Во время путешествия через горы я совсем износил мое платье; черкеска была в лохмотьях, обувь едва держалась на ногах. У горцев существует обычай размениваться подарками с новым знакомым. На основании этого обыкновения весьма кстати принесли мне на другое утро от имени моей хозяйки новую черкеску, ноговицы и красные сафьянные чувяки, обшитые серебряным галуном, который черкешенки умеют изготовлять с неподражаемым искусством. Все эти вещи отличались хорошим вкусом, особенно чувяки, обувь без подошвы, на которую знатные черкесы обращают главное внимание в своем наряде. Они шьются обыкновенно несколько меньше ноги, при надевании размачиваются в воде, натираются внутри мылом и натягиваются на ноги подобно перчаткам. После того надевший новые чувяки должен лежа выждать, пока они, высохнув, примут форму ноги. Под чувяками впоследствии подшивается самая легкая и мягкая подошва. Взамен полученных подарков я отправил к жене Сидова десять новых червонцев, которые черкешенки носят на шее по восточному обыкновению. У черкесов и абазин, живущих на северной стороне гор, женщин скрывают; поэтому я не видал хозяйки, а переговаривался с нею через невольника.

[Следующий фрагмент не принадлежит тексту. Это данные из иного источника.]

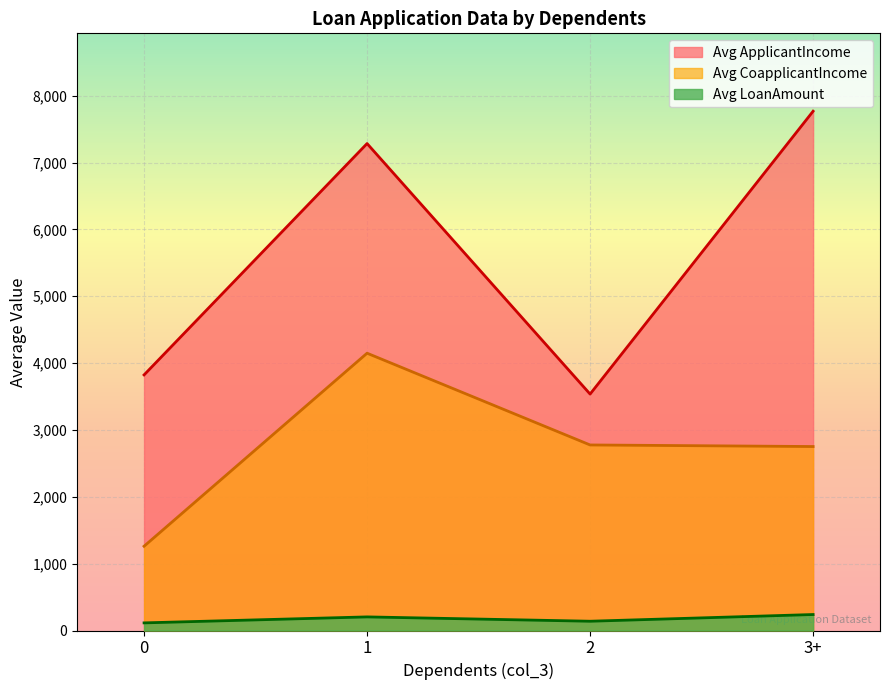

How many lines are shown in the chart?

3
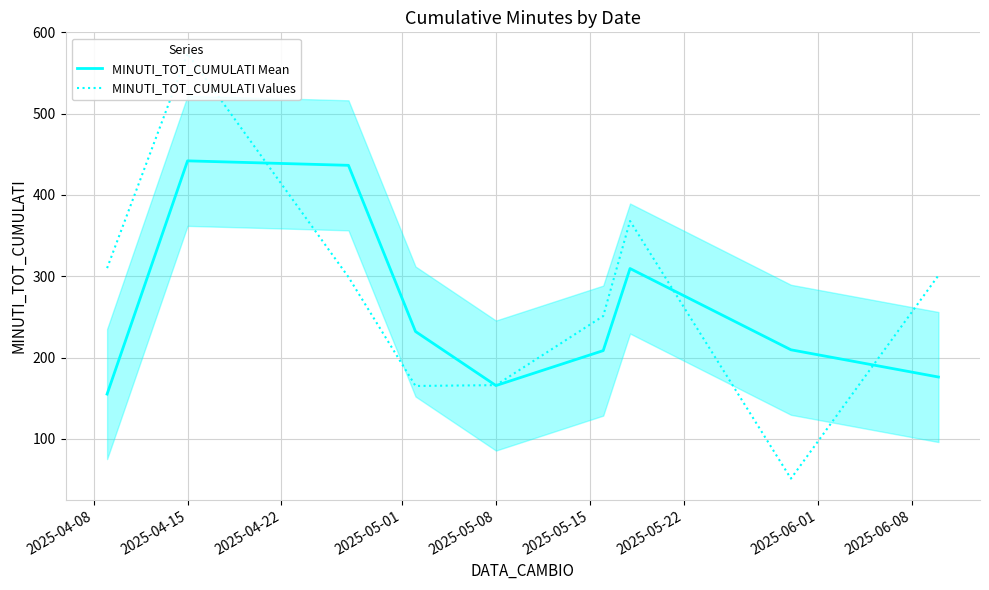

The MINUTI_TOT_CUMULATI Mean series shows 115.5 at 2025-04-15. True or false?

False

Прогостив три дня у Сидова, я отправился на линию. Человек сто абазин, Сидовых и Лововских узденей, под предводительством своих князей проводили меня до большого Теченя, на берегу которого кабардинский князь Исмаил Касаев начинал тогда строить для себя дома. Он принял меня в шалаше, убранном коврами, за неимением другой кунахской. Касаев принадлежал к одной из первых княжеских фамилий в Кабарде и был очень богат, невзирая на потери, сделанные им в двадцать первом году, когда он бежал за Кубань. В тридцать пятом году он передался опять на сторону русских и должен был поселиться около Урупа, потому что со времен Ермолова существовало правило не допускать в Кабарду бежавших князей, которые были для нас гораздо вреднее и опаснее простого народа, легко смирившегося, когда они перестали тяготеть над ним. Касаев меня угостил еще с большею пышностью, чем Сидов. У него в доме господствовала старинная турецкая роскошь, обнаруживавшаяся во множестве серебряной посуды, золоченых чаш для кумыса, ковров, парчовых тюфяков, бархатных одеял и тому подобных вещей. Сам Касаев, хромой, с лицом, выражавшим его монгольское происхождение, считался одним из первых молодцов и стрелком, привыкшим бить с седла коз и оленей. Открытое помещение и множество гостивших у него людей, между которыми, я полагаю, были и неприязненные черкесы, заставили его принять для меня особые осторожности. Касаев лег спать с нами в шалаше и, когда все заснули, с помощью Мамат-Кирея Лова переместил мою постель на другой конец шалаша, сказав, что хотя опасности нет, а все-таки лучше быть осторожным и не верить никому, потому что мысль человека не написана у него на лице, а слова всегда лгут. По углам нашего помещения всю ночь караулили касаевские уздени, вооруженные двуствольными ружьями. Касаев проводил меня до Кубани, через которую я переправился против Баталпашинской казачьей станицы. Оттуда я приехал на кавказские минеральные воды, прогостив короткое время в Тохтамыше у генерала султан-Азамат-Гирея, потомка крымских ханов, и на Куме у моего приятеля Лова. Этим кончилось мое первое путешествие.